Document segment
Petechiae and purpura can also be caused by physical trauma to the capillaries. A history of trauma can characterize this situation before the appearance of petechiae.

c. Immune Thrombocytopenic Purpura (ITP)

In ITP, the general condition of the child is usually good. Petechiae may be accompanied by multiple bruised lesions that appear in acute onset. A viral infection may precede ITP lesions, either asymptomatic or accompanied by fever and mucocutaneous bleeding symptoms. ITP in children generally lasts less than six months and can resolve spontaneously.

Complete peripheral blood observation can be done to monitor the course of the disease. Additionally, patients need to avoid activities or sports that require body contact, such as soccer.

d. Henoch Schonlein Purpura (HSP)

In HSP, lesions of palpable purpura, bruises, and urticaria can appear at the site of predilection, namely the extensor lower extremities. Purpura can be accompanied by joint pain and abdominal pain. In patients with HSP, observation is needed to assess renal involvement. Blood tests can be done by evaluating urea and electrolyte levels.

e. Coagulopathy

Coagulation disorders due to disorders of the primary clotting factors (platelets and blood vessels) can provide a picture of bruising, petechiae, and bleeding in the mucosa.

f. Acute Leukemia

Purpura in acute leukemia usually presents a slower onset and is accompanied by anemia, lymphadenopathy, or hepatosplenomegaly.

g. Hemolytic-Uremic Syndrome (HUS)

In children with HUS, oliguria/anuria is usually associated with anemia and accompanied by diarrhea.

Investigations for Purpura in Children

Investigations in children with purpura need to be performed to find out the cause and rule out a possible IMD diagnosis.

If the history and physical examination suggest a bleeding disorder, laboratory tests should include complete blood counts, peripheral blood smears, and coagulation function (PT and aPTT). These tests can generally identify hemostatic abnormalities.

If the suspicion suggests IMD or other infection: C-reactive protein levels and blood cultures should be performed. It is necessary to consider examining blood gases and blood glucose levels in children who are lethargic and irritable.

In HSP, urinalysis can be done to see if the kidneys are involved. Whereas in trauma, a clear history of trauma is generally found so that no investigation is required.


The management of purpura and petechiae in children is adjusted according to the underlying disease. In children with fever or a history of fever accompanied by petechial or purpuric lesions, the doctor should suspect a serious IMD infection.

Exercise A
Which conditions does the purpura text list under its lettered headings? Give all of them.
Exercise B
Could you echo the purpura text word for word, starting at the words "f. Acute Leukemia" and ending after "Hemolytic-Uremic Syndrome (HUS)"?
Exercise C
Can you proceed with the purpura text, picking up after its final sentence?

Dataset excerpts
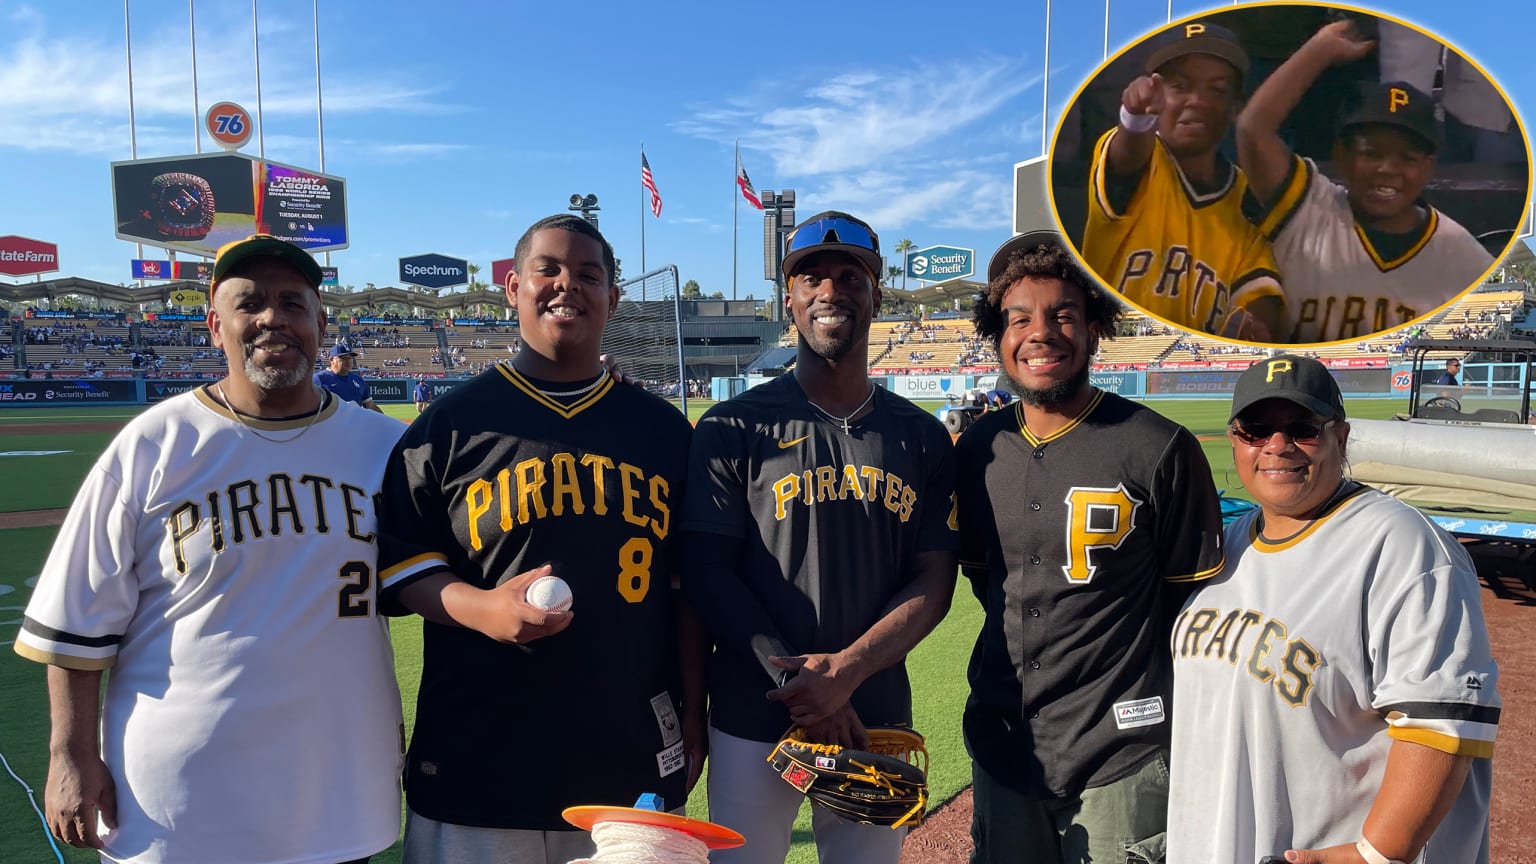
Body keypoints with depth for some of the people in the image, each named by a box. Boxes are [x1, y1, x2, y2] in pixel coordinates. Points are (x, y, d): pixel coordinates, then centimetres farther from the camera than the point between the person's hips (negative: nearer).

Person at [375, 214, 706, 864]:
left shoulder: (664, 429, 7)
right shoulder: (452, 420, 2)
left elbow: (687, 590, 9)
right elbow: (400, 562, 3)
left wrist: (692, 722, 6)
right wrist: (478, 607, -16)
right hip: (476, 757, -1)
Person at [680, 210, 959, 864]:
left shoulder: (923, 437, 5)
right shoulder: (732, 428, -2)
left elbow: (933, 584, 1)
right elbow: (706, 573, -6)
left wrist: (845, 669, -13)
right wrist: (796, 679, -16)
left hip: (877, 719, 2)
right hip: (753, 719, -2)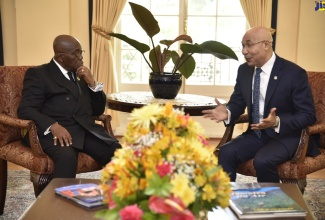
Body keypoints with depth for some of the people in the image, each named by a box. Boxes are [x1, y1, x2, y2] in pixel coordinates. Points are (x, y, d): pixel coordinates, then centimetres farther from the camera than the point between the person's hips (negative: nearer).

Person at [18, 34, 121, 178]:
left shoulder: (81, 75, 23)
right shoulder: (38, 74, 6)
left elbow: (98, 110, 23)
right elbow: (25, 110, -6)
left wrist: (92, 83, 5)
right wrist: (53, 125, -25)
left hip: (86, 130, 5)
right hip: (57, 131, -4)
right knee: (67, 157, -37)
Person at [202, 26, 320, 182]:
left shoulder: (294, 73, -15)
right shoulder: (244, 70, 2)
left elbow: (308, 115, -14)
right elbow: (237, 102, 9)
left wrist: (277, 122, -32)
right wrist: (227, 113, -16)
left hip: (286, 135, -5)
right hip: (256, 133, 5)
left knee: (262, 161, -31)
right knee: (226, 153, -21)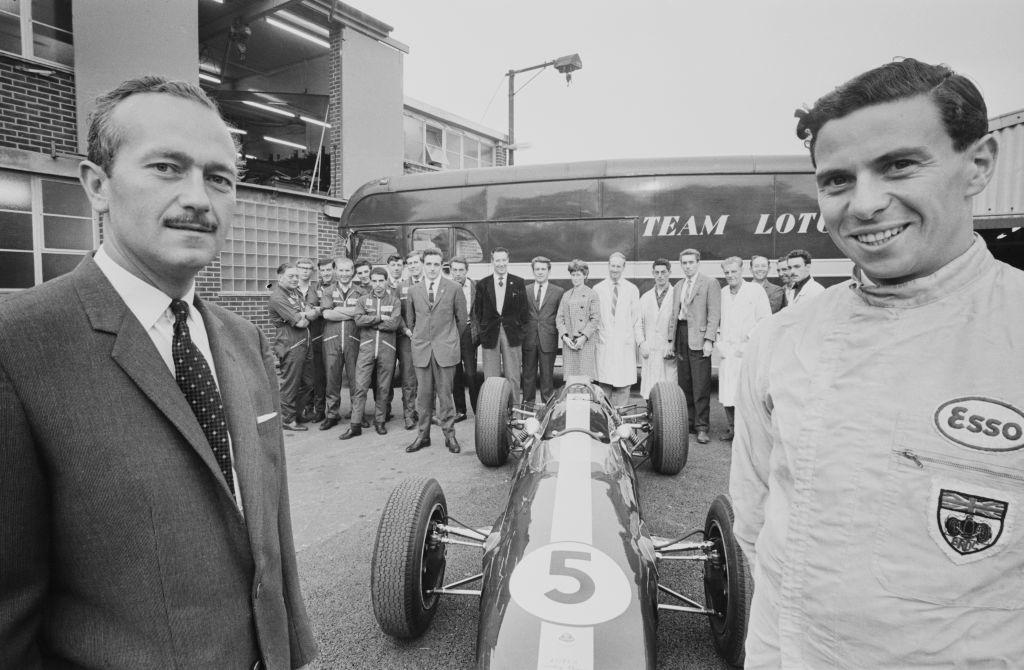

Task answer A
- Immune Thrombocytopenic Purpura (ITP)
- Henoch Schonlein Purpura (HSP)
- Coagulopathy
- Acute Leukemia
- Hemolytic-Uremic Syndrome (HUS)

Task answer B
f. Acute Leukemia

Purpura in acute leukemia usually presents a slower onset and is accompanied by anemia, lymphadenopathy, or hepatosplenomegaly.

g. Hemolytic-Uremic Syndrome (HUS)

Task answer C
In suspected IMD cases, early administration of antibiotics is of utmost importance to produce a good clinical outcome. The importance of diagnosis and hospitalization is secondary and not more important than the administration of antibiotics.

The administration of supportive therapy and corticosteroids has shown benefit in the purpuric cases seen in HSP.


Skin lesions in the form of purpura and petechiae are common in children. The causes of these skin lesions can vary, from physical trauma to the capillaries to life-threatening conditions, such as invasive meningococcal disease (IMD).

The first step that needs to be taken to evaluate purpura in children is to assess the child's general condition. The invasive meningococcal disease needs to be considered in children who appear sick and feverish before a definite diagnosis is made.

Purpura with fever indicates bacterial infections (such as invasive meningococcal disease and scarlet fever) and viruses (such as dengue fever, parvovirus, and enterovirus). Complete blood count, platelet counts, and C-reactive protein can distinguish the two causes.

The most common cause of purpura in children is immune thrombocytopenic purpura (ITP). This disorder's characteristic is that the child appears healthy with a sudden onset of bruises (purpura and petechiae) and usually resolves spontaneously. A low platelet count can confirm this disorder.

The suspicion of a coagulation disorder can be confirmed by examining the coagulation factor. Chronic-onset purpura with anemia, thrombocytopenia, or organomegaly may suggest leukemia, systemic lupus erythematosus, or aplastic anemia.